-- What you need to do --
Copy the following entries word for word, starting at the beginning of the entries and ending after the line that contains "Lämna feedback". Leave the pictures out of your answer.

-- Supplied material --
= = = =
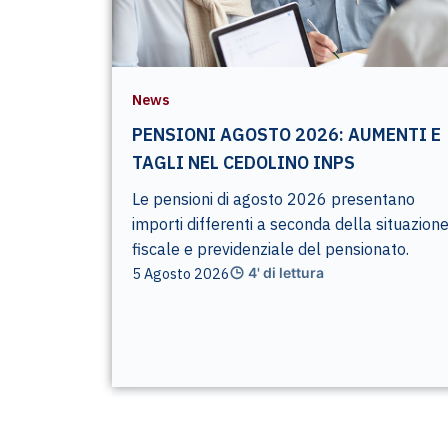
News
PENSIONI AGOSTO 2026: AUMENTI E
TAGLI NEL CEDOLINO INPS
Le pensioni di agosto 2026 presentano
importi differenti a seconda della situazion
fiscale e previdenziale del pensionato.
5 Agosto 2026
4' di lettura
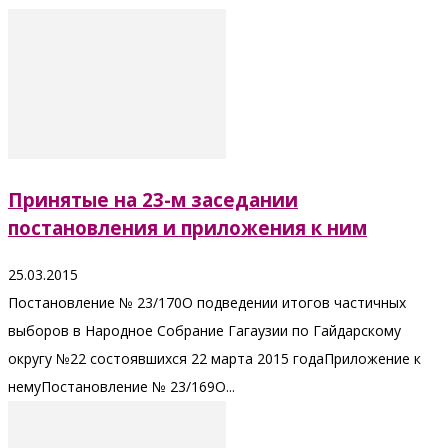
Принятые на 23-м заседании
постановления и приложения к ним
25.03.2015
Постановление № 23/170О подведении итогов частичных
выборов в Народное Собрание Гагаузии по Гайдарскому
округу №22 состоявшихся 22 марта 2015 годаПриложение к
немуПостановление № 23/169О...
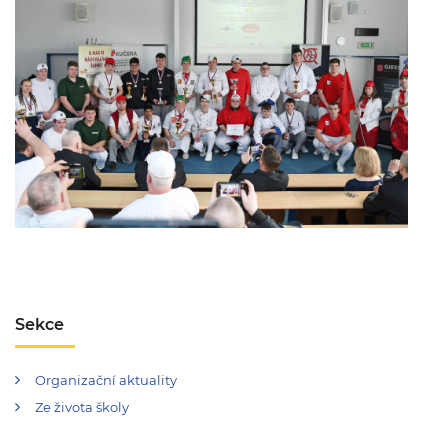
Sekce
Organizační aktuality
Ze života školy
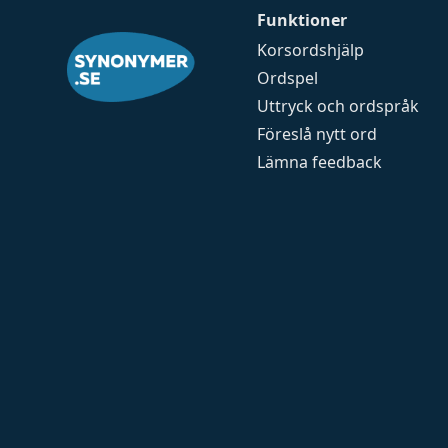
Funktioner
Korsordshjälp
Ordspel
Uttryck och ordspråk
Föreslå nytt ord
Lämna feedback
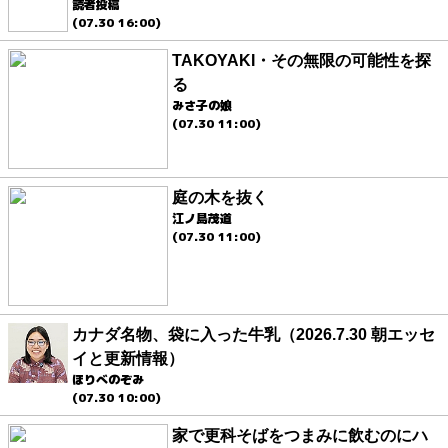
読者投稿
(07.30 16:00)
TAKOYAKI・その無限の可能性を探
る
みさ子の娘
(07.30 11:00)
庭の木を抜く
江ノ島茂道
(07.30 11:00)
カナダ名物、袋に入った牛乳（2026.7.30 朝エッセ
イと更新情報）
ほりべのぞみ
(07.30 10:00)
家で更科そばをつまみに飲むのにハ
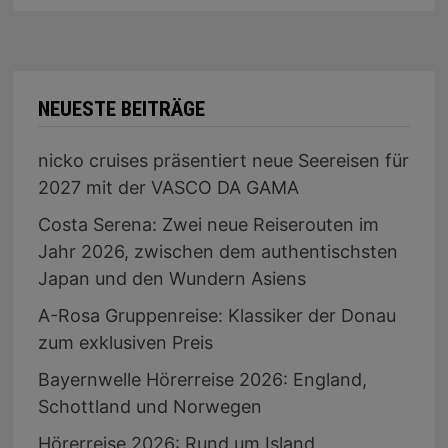
NEUESTE BEITRÄGE
nicko cruises präsentiert neue Seereisen für
2027 mit der VASCO DA GAMA
Costa Serena: Zwei neue Reiserouten im
Jahr 2026, zwischen dem authentischsten
Japan und den Wundern Asiens
A-Rosa Gruppenreise: Klassiker der Donau
zum exklusiven Preis
Bayernwelle Hörerreise 2026: England,
Schottland und Norwegen
Hörerreise 2026: Rund um Island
= = = =
-- Solution to this exercise --
News
PENSIONI AGOSTO 2026: AUMENTI E
TAGLI NEL CEDOLINO INPS
Le pensioni di agosto 2026 presentano
importi differenti a seconda della situazion
fiscale e previdenziale del pensionato.
5 Agosto 2026
4' di lettura
Принятые на 23-м заседании
постановления и приложения к ним
25.03.2015
Постановление № 23/170О подведении итогов частичных
выборов в Народное Собрание Гагаузии по Гайдарскому
округу №22 состоявшихся 22 марта 2015 годаПриложение к
немуПостановление № 23/169О...
Sekce
Organizační aktuality
Ze života školy
Funktioner
Korsordshjälp
Ordspel
Uttryck och ordspråk
Föreslå nytt ord
Lämna feedback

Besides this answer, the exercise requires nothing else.